» EXERCISE TASK
Reproduce word for word the part of the data below that opens with the line containing "family: Equisetaceae" and closes with the line containing "genus: Talisia", both lines included, and output nothing else.

» MATERIAL SUPPLIED
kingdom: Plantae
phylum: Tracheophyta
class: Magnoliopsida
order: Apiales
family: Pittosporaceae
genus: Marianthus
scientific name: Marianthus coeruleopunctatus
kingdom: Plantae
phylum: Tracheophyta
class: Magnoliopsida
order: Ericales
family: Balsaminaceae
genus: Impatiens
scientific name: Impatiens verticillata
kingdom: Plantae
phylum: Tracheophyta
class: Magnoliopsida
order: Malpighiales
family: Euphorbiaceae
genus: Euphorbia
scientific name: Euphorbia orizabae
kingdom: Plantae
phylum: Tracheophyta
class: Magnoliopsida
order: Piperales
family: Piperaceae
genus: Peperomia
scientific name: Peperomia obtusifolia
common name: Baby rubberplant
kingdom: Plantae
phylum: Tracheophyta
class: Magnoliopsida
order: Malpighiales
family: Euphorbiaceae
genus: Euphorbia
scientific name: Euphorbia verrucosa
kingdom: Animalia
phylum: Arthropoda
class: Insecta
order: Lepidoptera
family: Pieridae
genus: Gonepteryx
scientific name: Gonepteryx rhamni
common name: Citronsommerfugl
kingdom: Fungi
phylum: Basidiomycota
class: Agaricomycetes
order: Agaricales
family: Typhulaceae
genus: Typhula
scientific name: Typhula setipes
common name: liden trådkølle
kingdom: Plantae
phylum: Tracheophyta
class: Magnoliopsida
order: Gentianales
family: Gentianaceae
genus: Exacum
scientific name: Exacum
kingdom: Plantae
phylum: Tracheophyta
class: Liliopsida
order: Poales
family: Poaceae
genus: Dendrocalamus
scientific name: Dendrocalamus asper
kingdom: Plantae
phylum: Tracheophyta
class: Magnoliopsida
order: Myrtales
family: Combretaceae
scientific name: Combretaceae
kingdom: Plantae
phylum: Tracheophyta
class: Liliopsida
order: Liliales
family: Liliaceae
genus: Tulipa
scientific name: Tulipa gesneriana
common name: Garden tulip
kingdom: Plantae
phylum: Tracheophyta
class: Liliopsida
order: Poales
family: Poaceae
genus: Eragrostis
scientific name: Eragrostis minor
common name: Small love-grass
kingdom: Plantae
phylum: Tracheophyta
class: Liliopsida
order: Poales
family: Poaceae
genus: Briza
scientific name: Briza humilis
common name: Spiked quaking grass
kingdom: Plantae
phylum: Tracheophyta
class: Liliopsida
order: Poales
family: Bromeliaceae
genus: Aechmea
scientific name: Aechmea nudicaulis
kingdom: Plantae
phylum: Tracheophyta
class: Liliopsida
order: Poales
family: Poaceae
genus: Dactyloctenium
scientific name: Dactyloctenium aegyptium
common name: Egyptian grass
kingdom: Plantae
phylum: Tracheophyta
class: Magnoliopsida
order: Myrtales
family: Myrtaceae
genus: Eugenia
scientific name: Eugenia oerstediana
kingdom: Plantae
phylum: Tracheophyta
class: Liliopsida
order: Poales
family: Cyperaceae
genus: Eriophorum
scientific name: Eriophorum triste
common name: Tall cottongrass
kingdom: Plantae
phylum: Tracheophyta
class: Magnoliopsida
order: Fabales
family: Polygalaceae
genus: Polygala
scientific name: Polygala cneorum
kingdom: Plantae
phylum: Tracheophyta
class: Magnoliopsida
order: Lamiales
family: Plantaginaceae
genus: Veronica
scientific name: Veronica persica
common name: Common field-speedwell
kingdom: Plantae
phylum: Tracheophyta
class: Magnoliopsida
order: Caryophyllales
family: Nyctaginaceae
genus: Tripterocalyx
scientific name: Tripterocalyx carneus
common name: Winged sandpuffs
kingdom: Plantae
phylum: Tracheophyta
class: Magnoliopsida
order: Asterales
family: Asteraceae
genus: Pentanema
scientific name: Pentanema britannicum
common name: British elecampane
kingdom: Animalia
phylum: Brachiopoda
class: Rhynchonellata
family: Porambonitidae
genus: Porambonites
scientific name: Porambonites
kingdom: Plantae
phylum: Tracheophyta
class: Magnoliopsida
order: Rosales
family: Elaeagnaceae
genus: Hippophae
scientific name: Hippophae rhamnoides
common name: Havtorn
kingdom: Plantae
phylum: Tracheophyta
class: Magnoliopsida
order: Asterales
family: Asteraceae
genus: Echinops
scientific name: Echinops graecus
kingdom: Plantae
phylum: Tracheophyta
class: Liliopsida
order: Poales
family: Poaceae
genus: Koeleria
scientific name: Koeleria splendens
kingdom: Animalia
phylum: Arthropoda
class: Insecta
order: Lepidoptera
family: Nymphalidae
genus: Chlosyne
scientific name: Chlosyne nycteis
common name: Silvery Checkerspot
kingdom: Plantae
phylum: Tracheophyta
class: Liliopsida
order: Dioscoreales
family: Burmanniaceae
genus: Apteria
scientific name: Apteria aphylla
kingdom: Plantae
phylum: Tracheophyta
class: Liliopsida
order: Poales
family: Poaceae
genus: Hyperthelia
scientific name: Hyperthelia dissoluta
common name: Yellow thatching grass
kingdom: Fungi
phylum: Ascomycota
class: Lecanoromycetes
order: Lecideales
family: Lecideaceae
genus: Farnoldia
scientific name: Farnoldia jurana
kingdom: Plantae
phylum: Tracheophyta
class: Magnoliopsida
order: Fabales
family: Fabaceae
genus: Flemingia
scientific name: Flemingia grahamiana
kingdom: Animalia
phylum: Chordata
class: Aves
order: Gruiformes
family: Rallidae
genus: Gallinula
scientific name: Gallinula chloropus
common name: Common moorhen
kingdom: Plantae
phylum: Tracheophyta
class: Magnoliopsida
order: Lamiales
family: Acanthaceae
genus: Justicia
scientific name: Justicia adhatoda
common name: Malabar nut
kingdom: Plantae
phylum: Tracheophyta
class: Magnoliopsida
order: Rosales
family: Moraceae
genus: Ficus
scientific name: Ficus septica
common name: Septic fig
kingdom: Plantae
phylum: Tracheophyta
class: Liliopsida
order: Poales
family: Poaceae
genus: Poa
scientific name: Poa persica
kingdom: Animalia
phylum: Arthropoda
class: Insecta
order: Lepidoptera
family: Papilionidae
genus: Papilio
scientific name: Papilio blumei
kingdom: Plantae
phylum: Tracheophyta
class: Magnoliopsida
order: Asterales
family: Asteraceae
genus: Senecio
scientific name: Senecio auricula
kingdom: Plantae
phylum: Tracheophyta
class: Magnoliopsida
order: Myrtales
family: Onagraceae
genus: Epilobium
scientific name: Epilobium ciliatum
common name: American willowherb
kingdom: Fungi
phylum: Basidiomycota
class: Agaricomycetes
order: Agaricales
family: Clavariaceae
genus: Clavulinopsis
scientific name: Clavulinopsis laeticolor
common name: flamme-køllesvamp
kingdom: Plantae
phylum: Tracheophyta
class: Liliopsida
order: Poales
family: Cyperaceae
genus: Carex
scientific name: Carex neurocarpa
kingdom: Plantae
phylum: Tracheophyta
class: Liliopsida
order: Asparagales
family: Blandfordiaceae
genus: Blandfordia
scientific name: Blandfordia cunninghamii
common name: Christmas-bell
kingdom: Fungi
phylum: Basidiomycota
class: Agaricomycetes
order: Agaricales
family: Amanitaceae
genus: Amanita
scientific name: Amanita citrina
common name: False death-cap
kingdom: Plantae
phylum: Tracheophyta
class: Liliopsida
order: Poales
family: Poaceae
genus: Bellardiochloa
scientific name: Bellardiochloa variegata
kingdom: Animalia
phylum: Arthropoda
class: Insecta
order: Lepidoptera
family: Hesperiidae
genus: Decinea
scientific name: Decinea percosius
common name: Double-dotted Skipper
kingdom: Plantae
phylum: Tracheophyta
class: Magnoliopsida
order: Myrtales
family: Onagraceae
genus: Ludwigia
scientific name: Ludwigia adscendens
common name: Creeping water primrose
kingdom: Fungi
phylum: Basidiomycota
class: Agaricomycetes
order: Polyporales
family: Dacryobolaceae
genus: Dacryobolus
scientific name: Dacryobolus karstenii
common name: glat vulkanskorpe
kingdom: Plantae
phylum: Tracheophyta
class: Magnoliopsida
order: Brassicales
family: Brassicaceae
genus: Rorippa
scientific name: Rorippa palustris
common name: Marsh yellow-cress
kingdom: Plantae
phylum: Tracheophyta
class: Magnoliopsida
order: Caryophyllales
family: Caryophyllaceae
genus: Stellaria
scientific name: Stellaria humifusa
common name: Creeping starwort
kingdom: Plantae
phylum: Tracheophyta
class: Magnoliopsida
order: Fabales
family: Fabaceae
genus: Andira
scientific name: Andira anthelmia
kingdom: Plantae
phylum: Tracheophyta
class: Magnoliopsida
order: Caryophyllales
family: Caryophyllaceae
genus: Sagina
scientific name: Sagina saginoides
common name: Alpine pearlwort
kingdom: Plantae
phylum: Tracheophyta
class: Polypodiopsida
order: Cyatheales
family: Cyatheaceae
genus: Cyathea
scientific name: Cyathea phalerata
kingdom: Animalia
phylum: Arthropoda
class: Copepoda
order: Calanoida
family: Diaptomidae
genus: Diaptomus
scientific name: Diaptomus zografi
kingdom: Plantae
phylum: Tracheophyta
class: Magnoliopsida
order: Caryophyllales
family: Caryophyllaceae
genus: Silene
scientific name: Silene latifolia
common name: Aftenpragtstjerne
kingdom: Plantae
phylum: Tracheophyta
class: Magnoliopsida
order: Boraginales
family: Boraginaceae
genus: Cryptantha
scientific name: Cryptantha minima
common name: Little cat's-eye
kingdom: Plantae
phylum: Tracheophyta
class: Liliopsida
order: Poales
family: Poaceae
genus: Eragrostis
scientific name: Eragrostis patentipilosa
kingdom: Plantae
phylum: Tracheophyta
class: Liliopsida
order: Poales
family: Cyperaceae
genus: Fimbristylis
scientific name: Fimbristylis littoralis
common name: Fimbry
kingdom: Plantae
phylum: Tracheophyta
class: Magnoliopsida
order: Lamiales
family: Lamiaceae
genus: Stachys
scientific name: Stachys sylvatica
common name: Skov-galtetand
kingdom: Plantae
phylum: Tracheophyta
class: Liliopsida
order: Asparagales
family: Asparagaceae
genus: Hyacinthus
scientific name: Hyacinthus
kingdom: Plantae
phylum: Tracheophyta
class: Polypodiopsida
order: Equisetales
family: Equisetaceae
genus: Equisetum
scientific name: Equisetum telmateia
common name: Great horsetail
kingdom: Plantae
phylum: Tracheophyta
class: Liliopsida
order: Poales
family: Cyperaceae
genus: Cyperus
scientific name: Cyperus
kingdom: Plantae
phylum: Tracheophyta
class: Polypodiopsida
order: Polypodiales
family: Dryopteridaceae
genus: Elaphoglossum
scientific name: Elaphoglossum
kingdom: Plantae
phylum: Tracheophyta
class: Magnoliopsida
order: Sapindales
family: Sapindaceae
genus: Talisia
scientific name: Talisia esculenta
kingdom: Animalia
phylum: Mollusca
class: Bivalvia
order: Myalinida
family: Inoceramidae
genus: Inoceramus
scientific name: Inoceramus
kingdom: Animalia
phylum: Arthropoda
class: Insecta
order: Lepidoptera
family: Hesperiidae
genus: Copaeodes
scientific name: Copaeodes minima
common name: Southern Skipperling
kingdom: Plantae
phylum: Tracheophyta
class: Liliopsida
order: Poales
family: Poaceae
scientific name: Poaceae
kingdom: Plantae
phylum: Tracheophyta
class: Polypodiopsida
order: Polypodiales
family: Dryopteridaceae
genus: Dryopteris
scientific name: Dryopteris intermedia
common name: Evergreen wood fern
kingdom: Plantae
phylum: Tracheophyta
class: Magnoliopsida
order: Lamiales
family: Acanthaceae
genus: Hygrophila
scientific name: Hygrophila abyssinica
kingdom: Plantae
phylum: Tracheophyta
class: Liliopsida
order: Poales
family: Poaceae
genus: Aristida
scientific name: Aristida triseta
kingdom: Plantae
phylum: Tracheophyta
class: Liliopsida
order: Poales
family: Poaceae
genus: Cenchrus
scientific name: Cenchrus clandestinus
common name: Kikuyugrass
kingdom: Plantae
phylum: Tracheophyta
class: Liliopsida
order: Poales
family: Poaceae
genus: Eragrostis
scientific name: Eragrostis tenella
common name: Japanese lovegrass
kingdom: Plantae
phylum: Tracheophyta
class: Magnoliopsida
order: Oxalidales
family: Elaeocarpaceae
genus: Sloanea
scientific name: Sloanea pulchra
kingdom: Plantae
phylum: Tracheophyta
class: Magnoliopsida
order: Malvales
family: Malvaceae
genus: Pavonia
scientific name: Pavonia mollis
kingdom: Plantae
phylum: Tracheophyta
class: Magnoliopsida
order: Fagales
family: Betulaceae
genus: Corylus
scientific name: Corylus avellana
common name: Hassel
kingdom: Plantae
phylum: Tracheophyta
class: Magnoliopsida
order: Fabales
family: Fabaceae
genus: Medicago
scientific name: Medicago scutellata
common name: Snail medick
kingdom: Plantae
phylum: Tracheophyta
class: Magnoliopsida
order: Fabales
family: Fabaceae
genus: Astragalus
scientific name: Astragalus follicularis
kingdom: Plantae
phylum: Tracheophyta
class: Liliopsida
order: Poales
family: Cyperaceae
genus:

» RESPONSE TO THIS EXERCISE
family: Equisetaceae
genus: Equisetum
scientific name: Equisetum telmateia
common name: Great horsetail
kingdom: Plantae
phylum: Tracheophyta
class: Liliopsida
order: Poales
family: Cyperaceae
genus: Cyperus
scientific name: Cyperus
kingdom: Plantae
phylum: Tracheophyta
class: Polypodiopsida
order: Polypodiales
family: Dryopteridaceae
genus: Elaphoglossum
scientific name: Elaphoglossum
kingdom: Plantae
phylum: Tracheophyta
class: Magnoliopsida
order: Sapindales
family: Sapindaceae
genus: Talisia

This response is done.